Problem:
Continue the news report on the district attorney's decision in the death of Marcus Deon Smith, beginning right after its final sentence.

Text excerpt:
● ● ● ●
The Guilford County District Attorney has cleared Greensboro Police Department officers of any criminal wrongdoing in the case of Marcus Deon Smith, the man who died after officers restrained him in a controversial manner.

On September 8, police encountered Smith while he was running in and out of traffic, shouting for help and threatening to kill himself.

According to a letter from now-former Guilford County District Attorney Douglas Henderson to GPD Chief Wayne Scott dated Dec. 28, 2018, police tried to intervene by encouraging Smith to get into a squad car so they could take him to a hospital. Smith eventually did, but became disruptive in the vehicle, causing officers to let him out.

After falling out of the car, officers tried to restrain him as he began to resist. They eventually did so using what's known as a RIPP Hobble restraint, a controversial method of immobilizing a person similar to a hogtie.

Smith then became unresponsive, the restraints were removed and EMTs transported him to the hospital, where he died a short time later.
● ● ● ●
Source data:

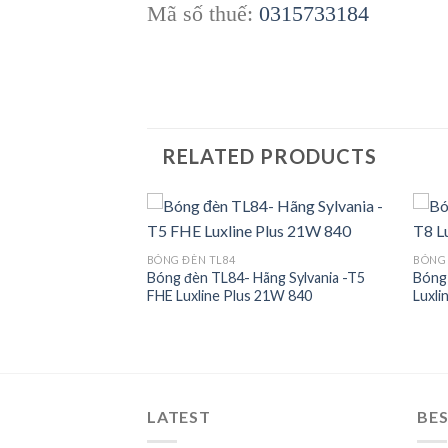
Mã số thuế:
0315733184
RELATED PRODUCTS
BÓNG ĐÈN TL84
BÓNG 
ng Sylvania -T8
Bóng đèn TL84- Hãng Sylvania -T5
Bóng 
Add to
Add to
 840
FHE Luxline Plus 21W 840
Luxli
wishlist
wishlist
LATEST
BES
● ● ● ●
Output:
The state's autopsy report noted the cause of death included a number of factors contributing to what was a sudden cardiac arrest, including alcohol and drugs in Smith's system and a history of heart problems. The report also noted specifically that the method of restraint was in part responsible for his passing, and labeled his death a homicide.

In Henderson's letter to Scott, the district attorney outlined his job in the matter.

“Left for this Office's determination is whether those actions by the officers provide a basis for a criminal homicide by committing a culpably negligent act,” Henderson says.

“The unequivocal answer is that there is no evidence to substantiate a basis for criminal charges in this matter.”

Henderson goes on to say that, after reviewing the evidence, the officers' intention was to help and not hurt Smith, and that though his death is tragic, there was no criminal negligence.

He also writes that he now considers the matter closed.

Smith's case has been a flashpoint in the community, with the Greensboro City Council successfully petitioning for the release of the officers' body camera footage, and Smith's family calling for changes to certain police department policies, including banning the use of the RIPP Hobble.

The Greensboro Police Department had previously cleared the officers involved of any wrongdoing, saying they acted within the scope of their duties at all times.